Kelly rolled her eyes. “Oh here we go. Here comes the holy suggestion.”

“I’m not telling you to do anything, you know that’s not how this works. What I want to ask though, is – what would happen if you gave her a cutting?”

“Well then I’d play right into her hands!”

“And what is the worst that can happen?”

Kelly gathered her ammunition.

“She would always have one over on me! She’d be the one to bring the strawberries to the market and she would get all the glory for them!”

“Ok,” said Carlos. “We hear your concern. I guess we would gently say that you already have the capability to grow the strawberries and bring them to the market, but you’re choosing not to?”

Kelly stared at her plate for a moment and then looked back up at Carlos.

“But I can’t grow anything.
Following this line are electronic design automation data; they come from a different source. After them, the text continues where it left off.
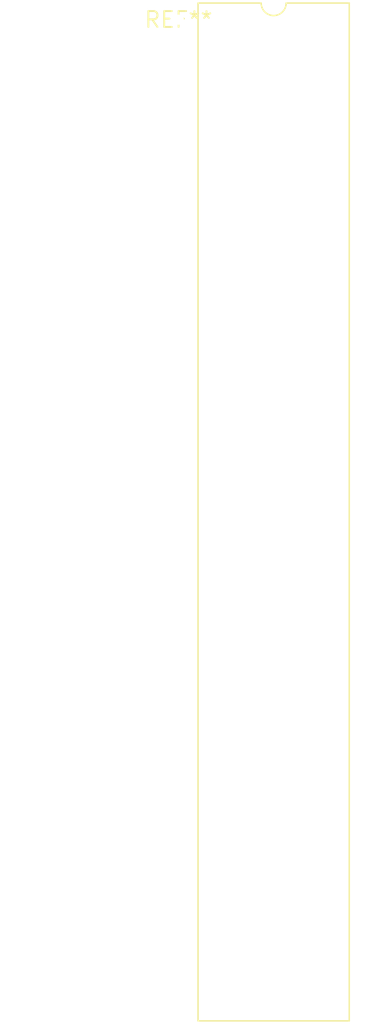
<source format=kicad_pcb>
(kicad_pcb (version 20240108) (generator pcbnew)

  (general
    (thickness 1.6)
  )

  (paper "A4")
  (layers
    (0 "F.Cu" signal)
    (31 "B.Cu" signal)
    (32 "B.Adhes" user "B.Adhesive")
    (33 "F.Adhes" user "F.Adhesive")
    (34 "B.Paste" user)
    (35 "F.Paste" user)
    (36 "B.SilkS" user "B.Silkscreen")
    (37 "F.SilkS" user "F.Silkscreen")
    (38 "B.Mask" user)
    (39 "F.Mask" user)
    (40 "Dwgs.User" user "User.Drawings")
    (41 "Cmts.User" user "User.Comments")
    (42 "Eco1.User" user "User.Eco1")
    (43 "Eco2.User" user "User.Eco2")
    (44 "Edge.Cuts" user)
    (45 "Margin" user)
    (46 "B.CrtYd" user "B.Courtyard")
    (47 "F.CrtYd" user "F.Courtyard")
    (48 "B.Fab" user)
    (49 "F.Fab" user)
    (50 "User.1" user)
    (51 "User.2" user)
    (52 "User.3" user)
    (53 "User.4" user)
    (54 "User.5" user)
    (55 "User.6" user)
    (56 "User.7" user)
    (57 "User.8" user)
    (58 "User.9" user)
  )

  (setup
    (pad_to_mask_clearance 0)
    (pcbplotparams
      (layerselection 0x00010fc_ffffffff)
      (plot_on_all_layers_selection 0x0000000_00000000)
      (disableapertmacros false)
      (usegerberextensions false)
      (usegerberattributes false)
      (usegerberadvancedattributes false)
      (creategerberjobfile false)
      (dashed_line_dash_ratio 12.000000)
      (dashed_line_gap_ratio 3.000000)
      (svgprecision 4)
      (plotframeref false)
      (viasonmask false)
      (mode 1)
      (useauxorigin false)
      (hpglpennumber 1)
      (hpglpenspeed 20)
      (hpglpendiameter 15.000000)
      (dxfpolygonmode false)
      (dxfimperialunits false)
      (dxfusepcbnewfont false)
      (psnegative false)
      (psa4output false)
      (plotreference false)
      (plotvalue false)
      (plotinvisibletext false)
      (sketchpadsonfab false)
      (subtractmaskfromsilk false)
      (outputformat 1)
      (mirror false)
      (drillshape 1)
      (scaleselection 1)
      (outputdirectory "")
    )
  )

  (net 0 "")

  (footprint "DIP-64_W15.24mm_LongPads" (layer "F.Cu") (at 0 0))

)

</source>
I was never a gardener.”

“Maybe in the Previous Age you weren’t. But here on the New Earth, produce grows very easily and doesn’t need nearly as much work to yield healthy and tasty crops. You could pick them and swap them, but something seems to be stopping you. Are you sure it’s just that you don’t feel you have ‘green fingers’?”

Kelly groaned. “Why do I keep coming here?”

“Maybe you enjoy it, really” smiled Sylvia.

Kelly cracked a reluctant smirk. “Hmmm.”

Kelly was by now grinning a rueful grin. There was a strange pleasure she felt in being challenged. Secretly, this was why she kept coming back. There was something about their mealtimes that made her feel like she was making some sort of progress. When she had spent time with Jesus after being raised, she had initially felt buoyed up by his interest and clear care for her. She had felt full of a desire to grow and embrace her new life on the New Earth. This had soon been quelled by being placed in a community with other women who seemed to only want to antagonise each other. But here she was with a feeling of confidence returning slowly. A feeling that she could grow and change and that maybe her experience of life right now was not going to be forever.  

Sylvia sensed it was a good moment to encourage Kelly.

“You’re doing well to keep coming back here. I know it’s not comfortable to be challenged, but you are listening and open to what we have to say. This is the way the seeds of change are planted.”

Kelly grinned broadly at the chance to make a pun.

“Speaking of seeds. I think I will be planting some soon.”